The 3.8-percent April inflation rate was higher than the 3.7-percent figure in March, and is the third straight month that the country’s inflation rate increased. However, the April inflation rate was much lower than the 6.6 percent of the same month last year.


Also, in the first four months of the current year, the average inflation rate is 3.42 percent, which is much lower than the 7.87 percent for the January-April 2023 period.


Contributing Groups

The PSA identified the three commodity groups contributing to the April 2024 as follows:

a. Food and non-alcoholic beverages with 59.7 percent share or 2.3 percentage points;


b. Restaurants and accommodation services with 13.7 percent share or 0.5 percentage point; and

c. Transport with 6.2 percent share or 0.2 percentage point.


Undersecretary Dennis Mapa, who heads the Philippine Statistics Authority (PSA), said the uptrend in the overall inflation in April was primarily influenced by the higher year-on-year increase in food and non-alcoholic beverages at 6 percent from 5.6 percent in March 2024.


Food Prices Up

Food inflation in particular rose to 6.3 percent from March's 5.7 percent. Rice recorded a lower inflation rate but remain at elevated levels or at 23.9 percent in April, down from 24.4 percent in March.


Mapa cited rice prices as a major factor for the slightly higher inflation in April. Rice prices still remain over P50 per kilo, or way above the P30 to P40 per kilo a year ago.
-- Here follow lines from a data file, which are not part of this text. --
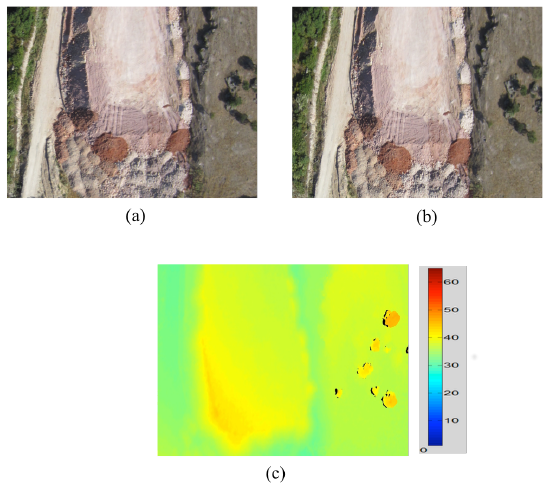
Figure 3. First (a) and second (b) image of the area of interest, and disparity map (c) -lower values tend to dark blue, higher values to dark red and occlusions are depicted in black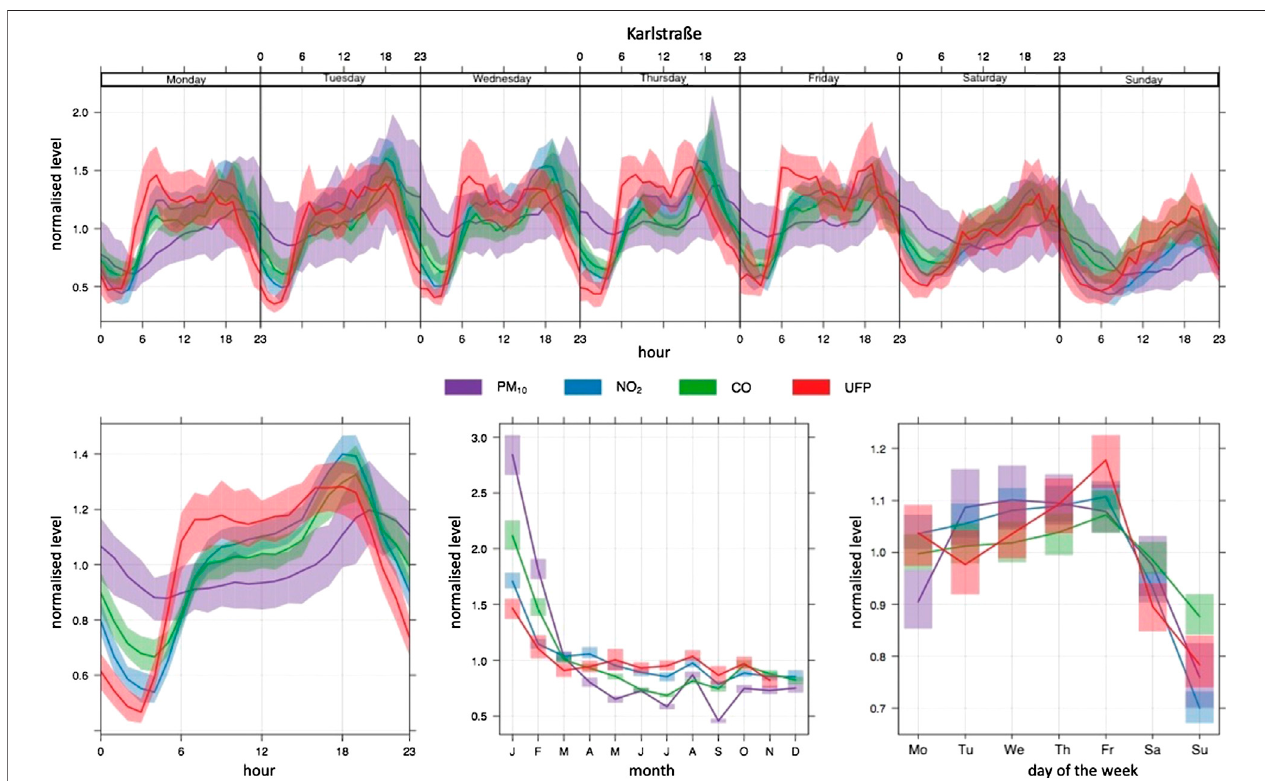
FIGURE 11 | Daily (bottom left), weekly (top: hourly averages, bottom right: daily averages) and annual cycles (bottom center) of the concentrations of PM 10 , NO 2 , CO and UFP at the measurement station in Karlstraße during the measurement campaign 2017 [lines: mean values; shaded areas: fl uctuation range between 5th and 95th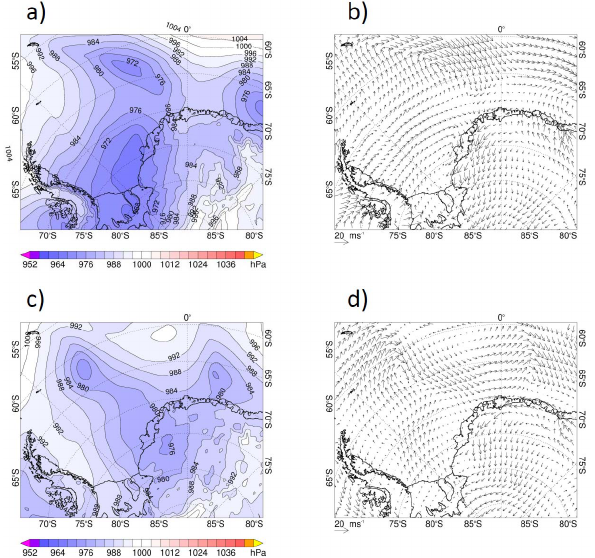
Fig. 7. ERA-Operational meteorological maps around the Weddell Figure 7. ERA ‐ Operational meteorological maps around the Weddell Sea region at various times 602 Sea region at various times during the major October ozone deple- during the major October ozone depletion event. a) mean sea level pressure (mslp) at midnight at 603 tion event. (a) Mean sea level pressure (mslp) at midnight at the the start of 7 th October; b) 10 ‐ m wind vectors at midnight at the start of 7 th October; c) mean sea 604 level pressure (mslp) at noon on 8 th October; b) 10 ‐ m wind vectors at noon on 8 th October 605 start of 7 October; (b) 10-m wind vectors at midnight at the start of 7 October; (c) mean sea level pressure (mslp) at noon on 8 October; (b) 10-m wind vectors at noon on 8 October.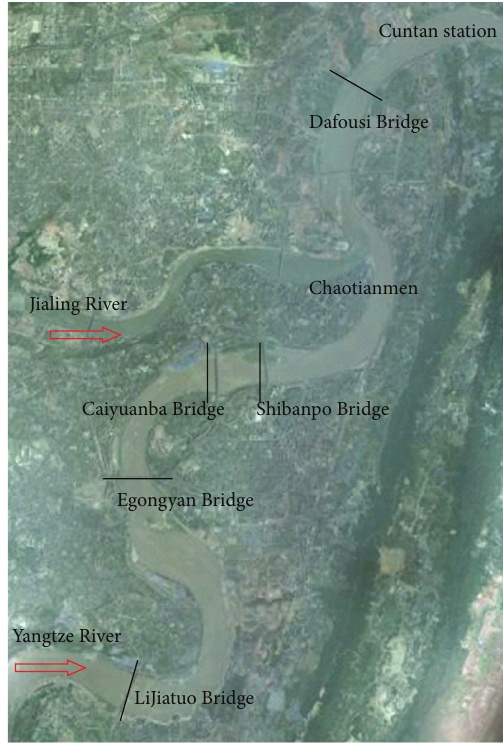
Figure 1: The plan of Chongqing city of Yangtze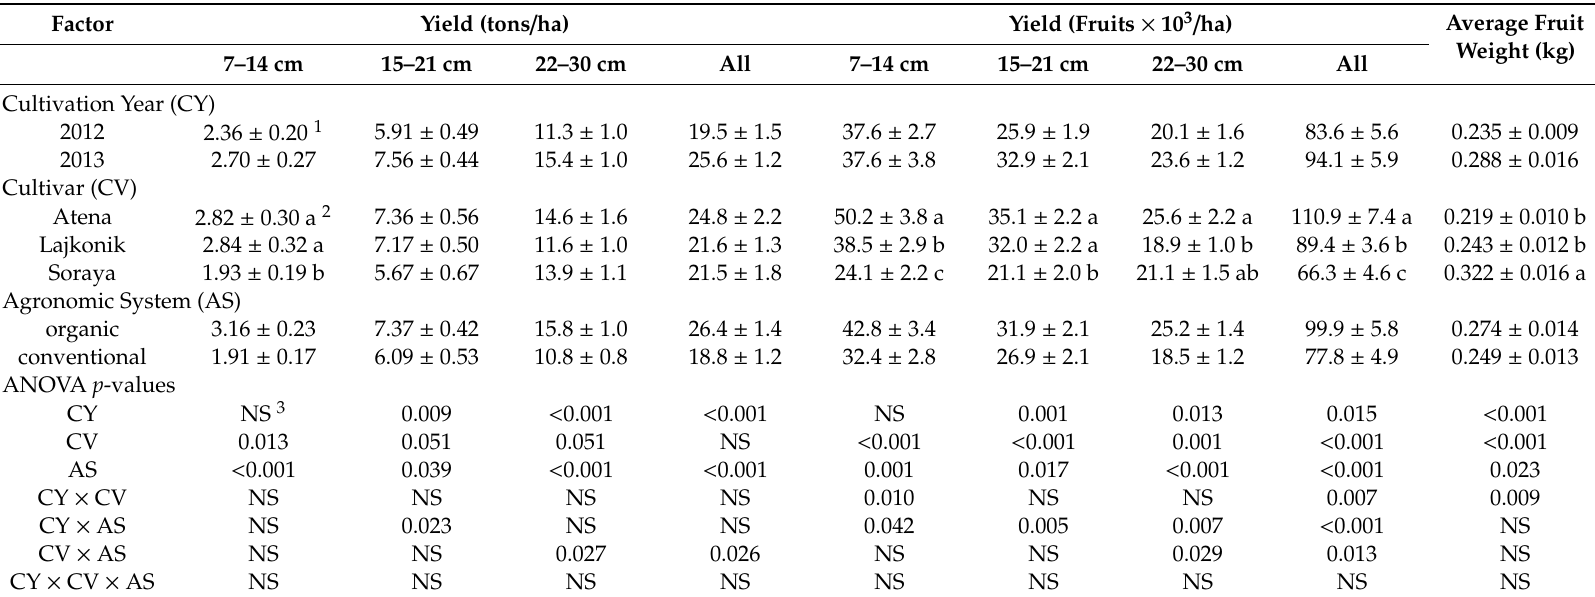
Table 2. The main e ff ects of, and interactions between, cultivation year, cultivar and agronomic system on the yield of small (7–14 cm), medium (15–21 cm) and large (22–30 cm) courgette fruits and the average fruit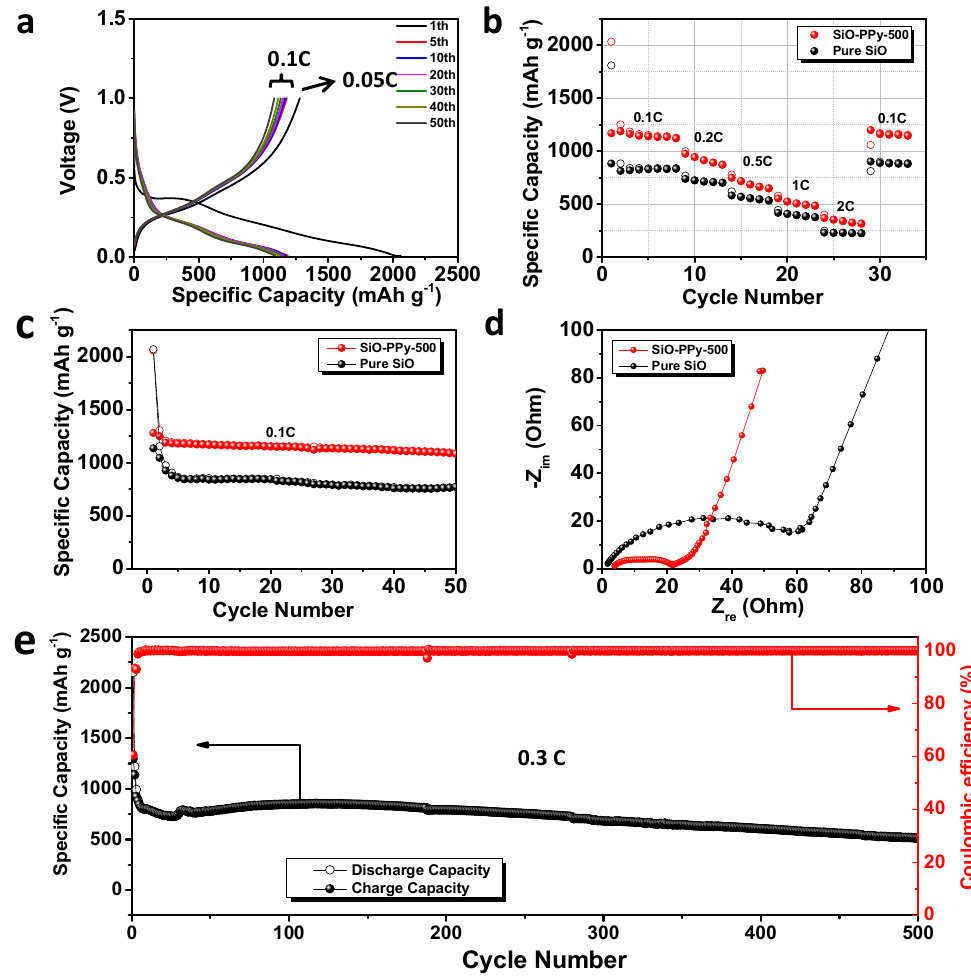
Figure 3. Electrochemical performance of the pure SiO and SiO–PPy–500 composite electrode: ( a ) discharge/charge profiles of SiO–PPy–500 measured at 0.05 C for the first cycle and then 0.1 C for 50 cycles; ( b ) the rate capabilities of pure SiO and SiO–PPy–500 at various current densities; ( c ) cycling performance at current densities of 0.1 C; ( d ) Nyquist plots of pure SiO and SiO–PPy–500 composite electrode after 50 cycles; and ( e ) long-term cycling performance of SiO-PPy-500 at the current rate of 0.3 C for 500 cycles.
The El Niño weather disturbance has been blamed for elevated rice prices in the Philippines and in Southeast Asia, where the country sources much of its imports of the staple.


"What we saw was world prices of rice slightly declined. It peaked last January 2024 and then there's a slight decline last February and March. Just a bit," Mapa said.


"But the trajectory is that world prices are declining for the past two months so this might have impact in the decline of rice prices just a bit," he added.


Uptrend Inflation

Also, the faster annual growth rate of the transport index at 2.6 percent in April 2024 from 2.1 percent in the previous month also contributed to the uptrend of the overall inflation.


In contrast, the PSA said the following commodity groups registered lower inflation rates during the month:


a. Alcoholic beverages and tobacco, 4.9 percent from 6.7 percent;
b. Housing, water, electricity, gas and other fuels, 0.4 percent from 0.5 percent;
c. Furnishings, household equipment and routine household maintenance, 3.1 percent from 3.2 percent;
d. Health, 3.0 percent from 3.2 percent;
e. Recreation, sport and culture, 3.8 percent from 3.9 percent;
f. Restaurants and accommodation services, 5.4 percent from 5.6 percent; and
g. Personal care, and miscellaneous goods and services, 3.5 percent from 3.6 percent.


BSP Move

With the inflation rate for April only slightly higher, investors are awaiting when the BSP will start reducing its benchmark rate that currently stands at 6.5 percent, the highest since 2007.


BSP Governor Eli Remolona Jr., however, said that a reduction of 25 basis points (bps) is on the table once inflation settles around the midpoint of the its target range of 3.5 to 4.3 percent.


"Right now, if we ease, it will just be 25 basis points. But we'll see," Remolona said.


"Anything more than 25 [bps], it's like there's a recession already. It's like a hard landing. But for now, we don't see it coming," he added.


However, the BSP is expected to remain hawkish with the current inflation environment or still favors a high-interest setting to keep inflation in check.


"It seems that inflation movements are hovering around 3.9 percent ...," Remolona said.


"If it's 3.9 percent, it's easy to become 4.1 percent, like that. It's still uncertain. So we remain hawkish," he added.


The BSP's Monetary Board (MB) kept policy rates unchanged during its last meeting on April 8. The next meeting on of the MB is on May 16.


"Looking ahead, the Monetary Board will consider the latest inflation and Q1 (first quarter) 2024 GDP (gross domestic product) outturns, among other information, in its upcoming monetary policy meeting on 16 May 2024," the central bank said.


Besides the BSP’s next move on policy rates, investors are also anticipating the next policy rate announcement of the US Federal Reserve. Like the BSP, the US central bank has not yet made it clear as to when it will start reducing its policy rate.